Krabbeln, Rutschen, Toben - und die Windel sitzt

Beim "Fit-Test" bekommen Babys und Kleinkinder Windeln mit künstlicher Beladung – Kochsalzlösung – angezogen und werden in die Spielecke geschickt. "Wir wollen sehen, wie die Windel beim Krabbeln, Rutschen und Toben verhält", sagt der Forschungsleiter.

Diese Beobachtungen sowie Rückmeldungen von Eltern fließen direkt in die Testproduktion ein. In einem Raum, der an eine Schneiderei erinnert, nehmen Mitarbeiterinnen kleine Änderungen in Handarbeit vor. Sie messen, falten, kleben und walzen das Rohmaterial, versetzen Klettverschlüsse, erweitern Bündchen und ändern den Beinausschnitt. Aus diesen Prototypen werden in Schwalbach kleinere Auflagen für weitere Tests produziert.

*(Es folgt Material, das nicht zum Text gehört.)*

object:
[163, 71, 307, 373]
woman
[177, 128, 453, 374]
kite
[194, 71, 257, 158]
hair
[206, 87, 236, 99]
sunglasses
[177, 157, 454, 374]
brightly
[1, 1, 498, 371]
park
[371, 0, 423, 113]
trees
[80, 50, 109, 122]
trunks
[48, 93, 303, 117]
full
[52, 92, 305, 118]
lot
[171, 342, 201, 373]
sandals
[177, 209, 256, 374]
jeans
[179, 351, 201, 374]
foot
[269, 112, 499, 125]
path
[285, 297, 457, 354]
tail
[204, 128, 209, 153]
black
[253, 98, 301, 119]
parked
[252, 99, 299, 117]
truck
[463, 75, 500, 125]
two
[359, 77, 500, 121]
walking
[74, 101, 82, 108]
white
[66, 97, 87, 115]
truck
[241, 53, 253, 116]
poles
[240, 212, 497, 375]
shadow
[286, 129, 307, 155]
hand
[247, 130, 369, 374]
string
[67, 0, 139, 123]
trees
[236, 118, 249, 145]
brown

So fühlt sich Laufenlernen an

Klar ist: Auch bei noch so ausgelassenem Spielen sollte bei einer Windel nichts auslaufen. Gleichzeitig sollte sie das Kind nicht stören. Das ist allerdings nicht zu 100 Prozent möglich. Kaum vermeidbar ist jedenfalls der breitbeinige Cowboygang der kleinen Windelhelden. Als erwiesen gilt, dass ein Kind, das eine Windel trägt, beim Laufenlernen etwas länger braucht, um den Bewegungsablauf zu koordinieren. Wie sich einst die ersten, unsicheren Schritte angefühlt haben, können Erwachsene im "Equity Space" des Forschungszentrums nachempfinden. Auf einem Wackelparcours mit Holzscheiben auf Federn gerät man leicht aus dem Gleichgewicht.

Wer Windeln entwickelt, muss sich in die Erfahrungswelt eines Kindes zurückversetzen können.

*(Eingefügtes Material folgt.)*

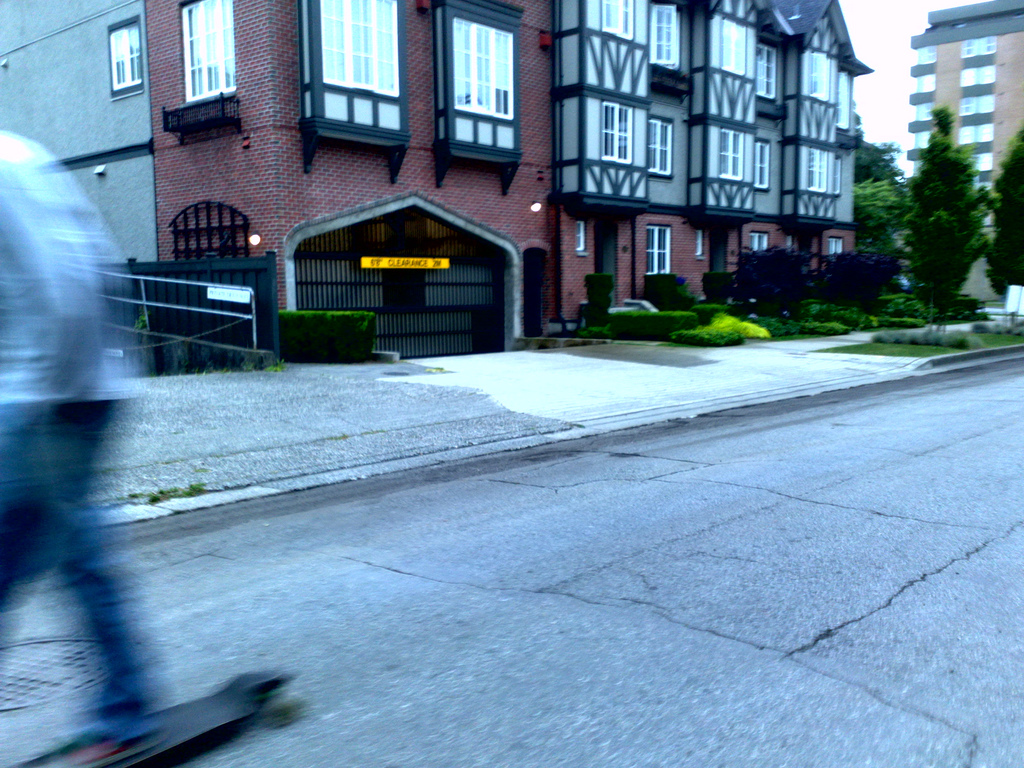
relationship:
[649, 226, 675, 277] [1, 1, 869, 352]
window on building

Zehn verblüffende Windel-Fakten

  • um die 4000 Mal müssen Eltern Windeln wechseln, bis ein Kind trocken ist.
  • die 100. Windel trägt ein Baby schon nach etwa drei Wochen.
  • im Durchschnitt dauert es 30 Monate, bis ein Kind keine Windeln mehr braucht.
  • jede Nacht scheidet ein Baby rund 200 Milliliter Urin aus, etwa so viel wie ein Wasserglas.
  • bis zu zehn Zentimeter schwankt der Bauchumfang eines Neugeborenen über den Tag, je nach Nahrung und Verdauungsprozess.
  • es stimmt nicht, dass ein Baby später trocken wird, wenn Windeln sehr saugfähig und angenehm sind. Jedes Kind braucht seine eigene Zeit und muss erst lernen, seine Blase zu kontrollieren.
  • Babys, die Windeln tragen, brauchen etwa vier Wochen länger beim Laufenlernen.
  • An der Entwicklung von Windeln wirken auch Schlafforscher und Metereologen mit.
  • Es gibt kulturelle Unterschiede beim Wickeln: Amerikanische Mütter legen Windeln sehr fest an, japanische Mütter dagegen locker und luftig.